=== GIVEN RECORDS ===
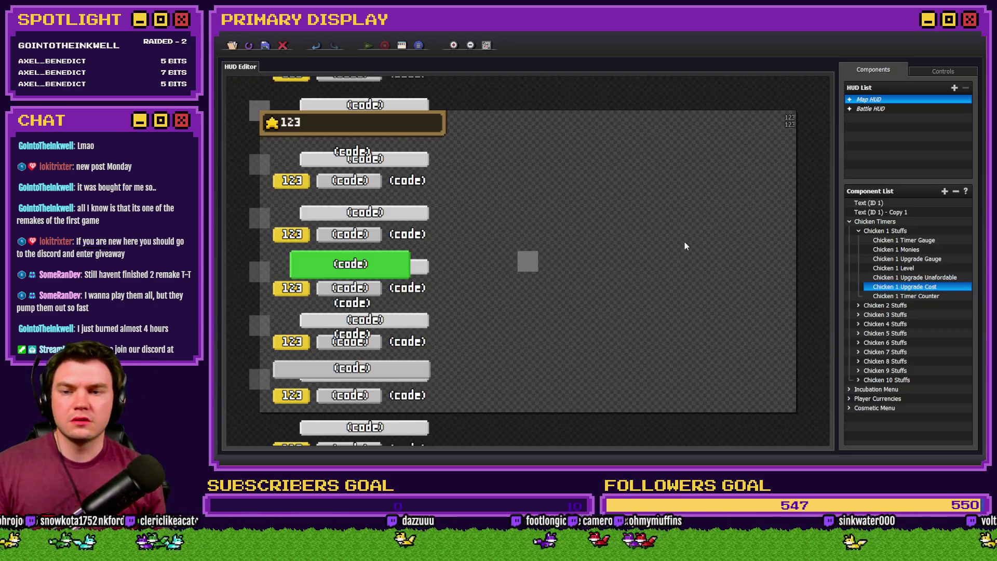
double_click(918, 287)
click(603, 268)
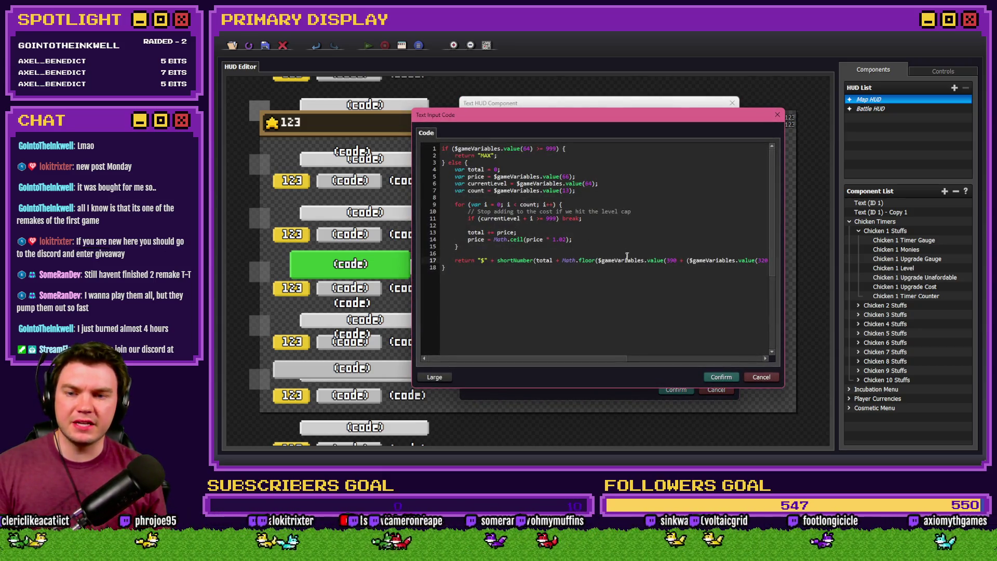
mouse_move(563, 260)
mouse_down()
mouse_move(767, 262)
mouse_move(754, 262)
mouse_up()
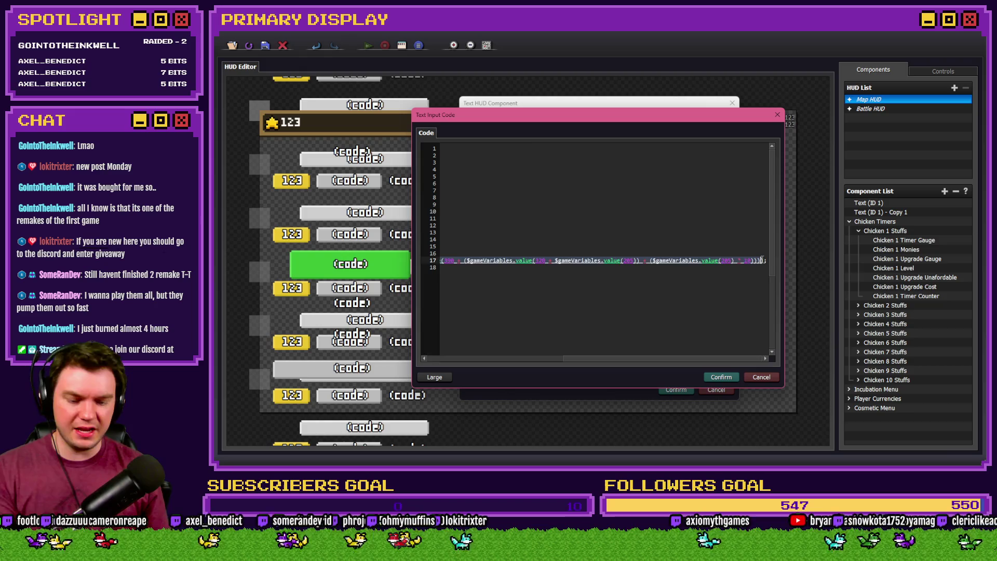
key(BackSpace)
text(Math.floor)
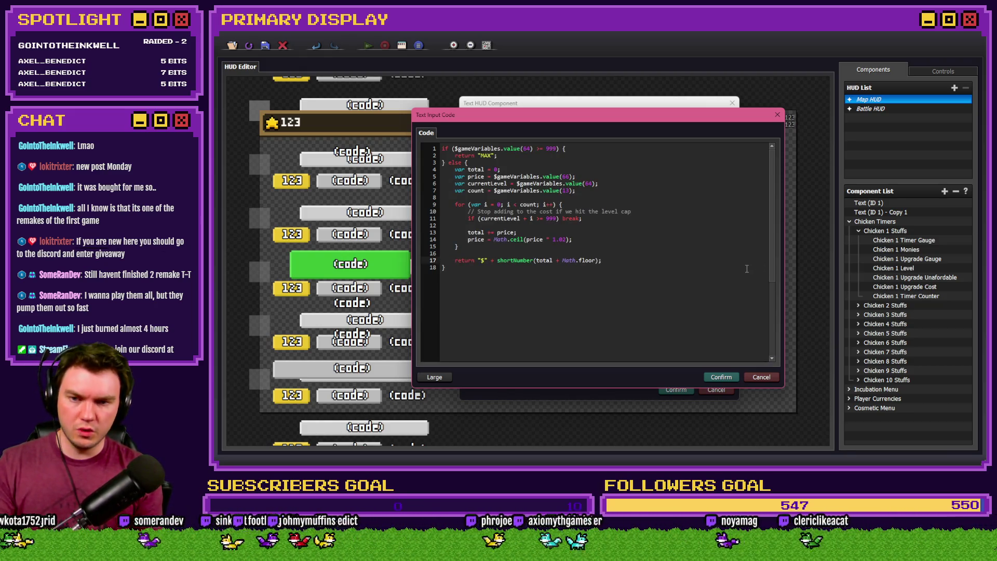
text(())
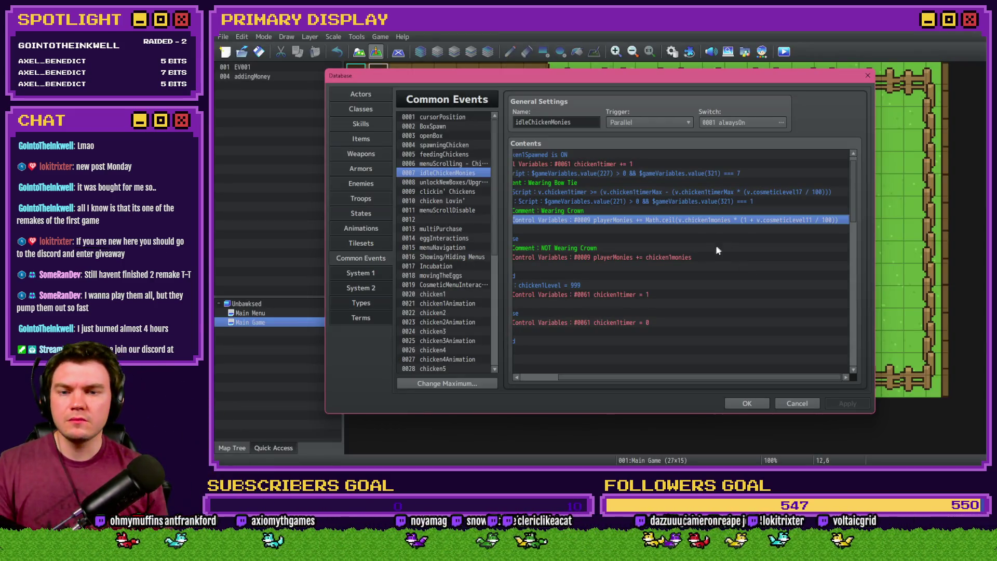
double_click(707, 232)
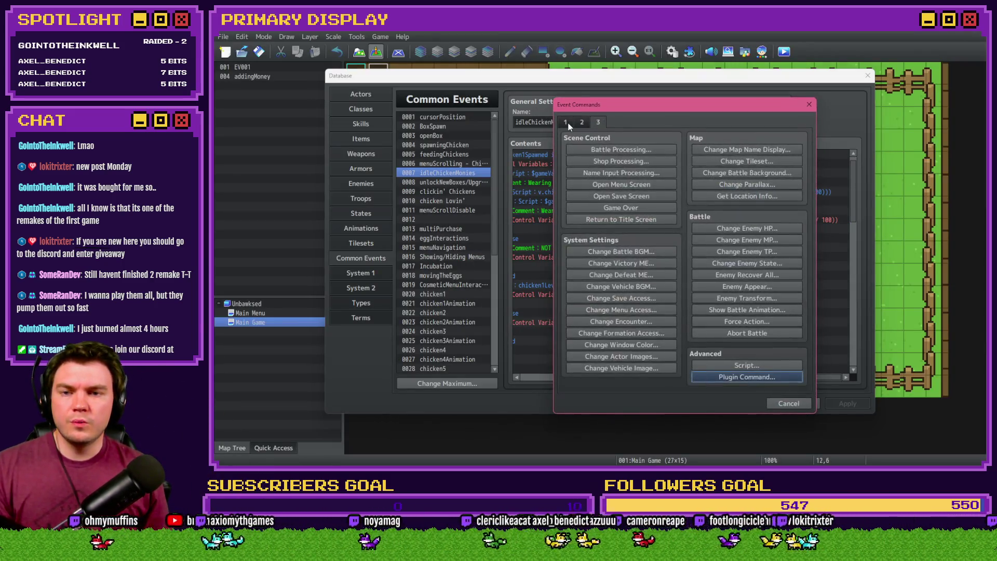
Add a Control Variables command and browse its selector to the cosmeticLevel range 0401–0420.
click(641, 240)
===
*TASK OBJECTIVE*: Copy out the material above exactly; the images stay out.

*EXERCISE OUTPUT*:
double_click(918, 287)
click(603, 268)
mouse_move(563, 260)
mouse_down()
mouse_move(767, 262)
mouse_move(754, 262)
mouse_up()
key(BackSpace)
text(Math.floor)
text(())
double_click(707, 232)
Add a Control Variables command and browse its selector to the cosmeticLevel range 0401–0420.
click(641, 240)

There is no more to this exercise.